Can I run inference on a model that was quantized to have fully 16-bit weights?

Firstly yes, Hailo supports compiling a model with all weights quantized to 16-bit. But, notice that this will not work in all cases. I’ll elaborate:
For the HailoRT CLI tool (hailortcli run or hailortcli run2) - there’s no problem running a 16-bit weights HEF filw.
Python API - The Hailo Python API supports 16-bit HEFs, but the format type of the input params and output params needs to be set to format_type=FormatType.UINT16, like so:

input_vstreams_params = InputVStreamParams.make(network_group, quantized=False, format_type=FormatType.UINT16)
output_vstreams_params = OutputVStreamParams.make(network_group, quantized=False, format_type=FormatType.UINT16)

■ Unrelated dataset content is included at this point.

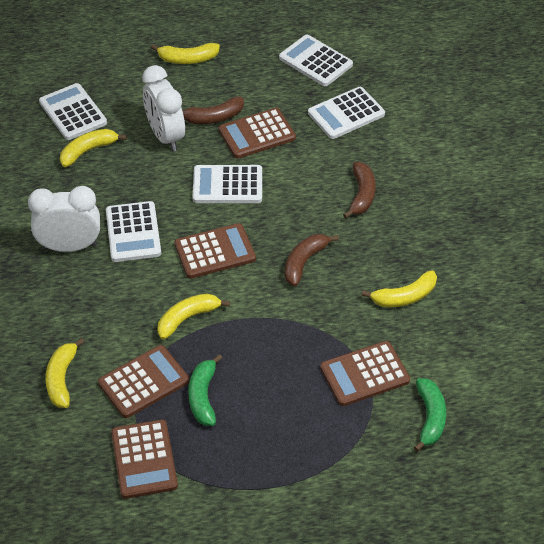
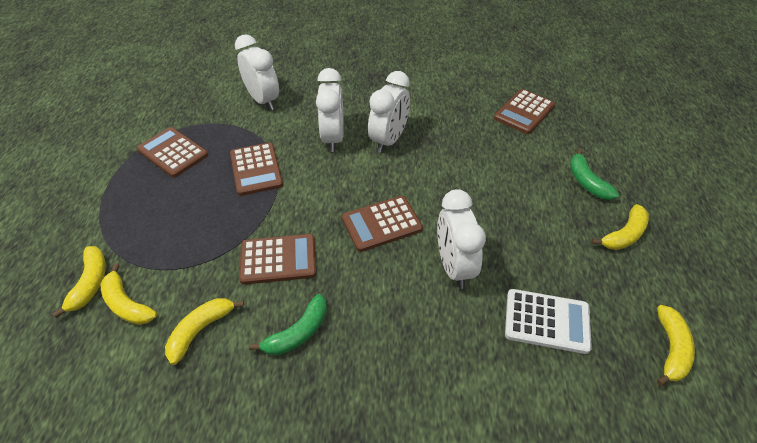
brown banana: [182,97,244,124] [285,234,339,286] [343,162,376,218] = 3 -> none = 0
white calculator: [39,83,107,140] [106,201,161,262] [193,165,262,203] [279,35,353,86] [308,87,385,139] = 5 -> [505,289,592,354] = 1
white clock: [28,186,100,252] [142,65,185,151] = 2 -> [235,34,279,110] [316,68,344,152] [368,71,410,153] [437,189,486,289] = 4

C++ API - It would work, BUT notice that if you are using actual video\images for inference, the way to load it is using OpenCV. OpenCV uses by default uint8, which means that it WOULD NOT WORK with 16-bit inputs. You’ll either get a segmentation fault when trying to load the data or the inference results would be bad because OpenCV would add “garbage” data to fill the 8 remaining bits. The simplest workaround in this case is to have the entire model in 16-bit except for the input layer(s).

In conclusion - Hailo supports full 16-bit weights models, but you need to take care when testing it’s accuracy using the HailoRT API, especially the C++ API when working with OpenCV.